さらに、直轄事業として高額で取引される生薬の栽培を始めており、それを漢方薬に作り替えかなりの売れ行きとなっていた。
上杉領内には多くの商人が店を構え、多くの物が日常的に売り買いされている。
銭があれば多くの物がすぐに手に入る。
越中の豊かさを見た加賀の一向一揆の者達の中から、徐々に家族を連れて越中に移り住むものが出てきた。

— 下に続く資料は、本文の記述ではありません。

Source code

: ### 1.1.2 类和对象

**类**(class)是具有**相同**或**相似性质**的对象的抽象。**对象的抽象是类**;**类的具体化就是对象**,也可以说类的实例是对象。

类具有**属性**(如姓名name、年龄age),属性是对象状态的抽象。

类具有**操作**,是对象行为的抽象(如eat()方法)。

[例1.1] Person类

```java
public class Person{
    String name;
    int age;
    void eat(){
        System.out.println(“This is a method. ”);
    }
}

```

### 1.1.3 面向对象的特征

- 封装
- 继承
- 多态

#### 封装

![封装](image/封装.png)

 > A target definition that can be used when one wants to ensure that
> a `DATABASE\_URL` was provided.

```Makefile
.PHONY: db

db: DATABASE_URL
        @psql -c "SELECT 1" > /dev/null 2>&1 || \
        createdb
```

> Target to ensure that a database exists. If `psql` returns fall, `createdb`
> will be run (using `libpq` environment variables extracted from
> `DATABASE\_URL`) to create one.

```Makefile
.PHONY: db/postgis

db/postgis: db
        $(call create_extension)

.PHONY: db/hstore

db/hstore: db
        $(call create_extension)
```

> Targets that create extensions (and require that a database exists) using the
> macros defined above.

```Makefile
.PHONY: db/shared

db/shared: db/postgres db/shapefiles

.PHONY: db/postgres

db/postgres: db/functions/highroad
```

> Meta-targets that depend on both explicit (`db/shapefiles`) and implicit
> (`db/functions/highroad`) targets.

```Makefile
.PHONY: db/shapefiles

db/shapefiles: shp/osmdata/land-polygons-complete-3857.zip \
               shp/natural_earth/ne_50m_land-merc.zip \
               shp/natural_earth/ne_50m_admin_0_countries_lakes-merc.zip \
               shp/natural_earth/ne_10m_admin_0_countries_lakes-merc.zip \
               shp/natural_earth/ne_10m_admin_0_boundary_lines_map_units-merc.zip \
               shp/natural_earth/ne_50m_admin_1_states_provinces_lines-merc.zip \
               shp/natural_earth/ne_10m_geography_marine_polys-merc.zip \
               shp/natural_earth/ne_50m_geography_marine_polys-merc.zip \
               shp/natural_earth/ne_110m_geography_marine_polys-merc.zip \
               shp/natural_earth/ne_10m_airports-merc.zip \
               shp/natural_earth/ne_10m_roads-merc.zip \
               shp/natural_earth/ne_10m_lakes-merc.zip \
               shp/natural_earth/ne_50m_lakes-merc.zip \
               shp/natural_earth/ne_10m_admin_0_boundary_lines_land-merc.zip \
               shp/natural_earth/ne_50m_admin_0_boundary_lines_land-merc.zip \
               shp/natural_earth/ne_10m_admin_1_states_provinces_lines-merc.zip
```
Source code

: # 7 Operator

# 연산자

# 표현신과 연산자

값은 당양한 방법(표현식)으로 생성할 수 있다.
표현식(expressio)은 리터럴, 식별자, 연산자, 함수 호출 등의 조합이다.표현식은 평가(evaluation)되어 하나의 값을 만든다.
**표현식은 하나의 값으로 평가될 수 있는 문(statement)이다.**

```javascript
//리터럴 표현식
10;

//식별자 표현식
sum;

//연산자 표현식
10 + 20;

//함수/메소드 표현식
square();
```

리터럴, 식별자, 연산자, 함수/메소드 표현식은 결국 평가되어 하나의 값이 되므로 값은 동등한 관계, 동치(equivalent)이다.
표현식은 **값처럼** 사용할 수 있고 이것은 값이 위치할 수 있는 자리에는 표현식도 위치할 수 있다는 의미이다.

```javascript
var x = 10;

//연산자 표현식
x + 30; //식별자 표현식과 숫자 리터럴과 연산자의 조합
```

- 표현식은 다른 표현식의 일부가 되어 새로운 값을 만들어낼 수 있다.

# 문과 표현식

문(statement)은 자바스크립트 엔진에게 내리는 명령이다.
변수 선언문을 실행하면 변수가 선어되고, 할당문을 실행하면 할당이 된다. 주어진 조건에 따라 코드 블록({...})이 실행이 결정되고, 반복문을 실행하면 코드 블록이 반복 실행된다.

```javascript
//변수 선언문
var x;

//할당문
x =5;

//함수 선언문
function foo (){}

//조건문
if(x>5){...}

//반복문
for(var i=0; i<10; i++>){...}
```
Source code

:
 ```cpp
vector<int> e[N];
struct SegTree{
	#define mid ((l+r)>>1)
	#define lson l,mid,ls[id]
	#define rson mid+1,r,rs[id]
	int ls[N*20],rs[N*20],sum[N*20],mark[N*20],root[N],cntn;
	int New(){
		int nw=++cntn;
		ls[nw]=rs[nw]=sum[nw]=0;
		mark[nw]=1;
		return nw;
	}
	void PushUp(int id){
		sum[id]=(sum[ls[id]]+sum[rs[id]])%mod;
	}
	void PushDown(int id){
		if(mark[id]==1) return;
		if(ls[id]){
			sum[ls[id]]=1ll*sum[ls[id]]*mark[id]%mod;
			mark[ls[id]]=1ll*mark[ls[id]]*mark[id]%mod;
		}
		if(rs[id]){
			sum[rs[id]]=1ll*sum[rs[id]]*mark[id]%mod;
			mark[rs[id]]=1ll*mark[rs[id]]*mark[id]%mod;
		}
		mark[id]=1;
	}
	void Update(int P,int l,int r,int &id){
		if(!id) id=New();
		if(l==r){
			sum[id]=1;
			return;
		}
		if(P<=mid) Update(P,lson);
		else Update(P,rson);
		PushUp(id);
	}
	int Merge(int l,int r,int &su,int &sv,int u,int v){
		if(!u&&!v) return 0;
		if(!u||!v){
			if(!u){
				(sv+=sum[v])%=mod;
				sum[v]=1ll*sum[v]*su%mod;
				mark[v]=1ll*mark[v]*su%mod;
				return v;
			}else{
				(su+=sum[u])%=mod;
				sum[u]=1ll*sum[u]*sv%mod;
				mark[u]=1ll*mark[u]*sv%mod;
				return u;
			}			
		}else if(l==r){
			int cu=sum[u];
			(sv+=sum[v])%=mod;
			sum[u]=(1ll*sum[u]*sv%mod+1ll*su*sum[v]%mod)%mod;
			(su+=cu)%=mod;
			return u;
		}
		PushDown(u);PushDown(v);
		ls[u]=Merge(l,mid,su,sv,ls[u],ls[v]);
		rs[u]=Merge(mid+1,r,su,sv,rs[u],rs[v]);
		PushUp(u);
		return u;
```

越中に移り住んだもの達が豊かな暮らしを手にしていることを知ると、越中に移り住む者達は徐々に増加している。
「加賀から越中にですか」
意外だと言わんばかりの表情をする朝倉宗滴。
「加賀北部はかなり我ら上杉の力が浸透してきている。我ら上杉との繋がりを手にすることで、豊かさを手にし始めている。加賀北部の者達は、我ら上杉と戦になれば豊かさを失うことになる戦はしたく無いだろう。ただし、金沢御房(金沢城)の者達は別だろうな」
「豊かさか・・・」
「実際に越中では、一揆をやめ上杉に従うことで領民は豊かになった。加賀北部の者達はそのことをよく知っている。問題は、金沢御房と加賀の南側だ」
「加賀の南側」
「ならば、もっと領民の引き抜きと一向一揆に否定的な浄土真宗別派の僧を送り込み、一向一揆を弱体化させるとするか」
晴景の言葉に驚く宗滴。
「そのようなことができるのか」
「問題無い。既に我が手の者たちが大量に入り込んでいる。加賀の北半分は既に我らの勢力圏。今の状態で金沢御坊がどんなに檄を飛ばそうが、金沢御坊周辺で一揆に加担するものはほぼいないだろう。いてもごく少数であろう」
「本当に可能なのか」
「1年ほど待てば今よりもさらに弱体化する。守りを固めその時を待てばよろしい」
「晴景殿。儂は今年で78歳となる。武将である以上、どこで骸を晒そうとも覚悟はできている。だが、朝倉家の多くの武将にその覚悟が無い。儂が死んだ後が心配なのだ」
「宗滴殿。あなたが有能すぎることが原因でもある」
「儂が有能なのが原因・・・?」
「戦も政も宗滴殿が一人いれば全て済んでしまう。それゆえ皆貴方を頼りにしてしまう。あなたに従っていればいいからだ。戦も政も人に任せ、経験を積ませるようにして、どうにもならない時に貴方が動かれた方が良い」
「・・だが・・・」
「その不安の原因の一つである一向一揆を叩いておきたいと思われているのですか」
静かに頷く宗滴。
「宗滴殿。以前の儂も宗滴殿のように全てに手を出していた。なかなか隠居させてくれん。そこで、上様に呼ばれたことを利用して京に常駐することで、領内の運営の全てをようやく弟に任せることができた。要は決断次第だ」
「その決断が難しいのですが・・・わかりました。備えを固めて時を待ちましょう」
「宗滴殿。この場で儂が話した内容は、秘密にして欲しい。家中の者であっても話さないで欲しい。内容がもれれば本願寺側が何をするか分からん」
「承知しました。この場での内容は、我が胸に秘めておきましょう」
朝倉宗滴は越前へと帰っていった。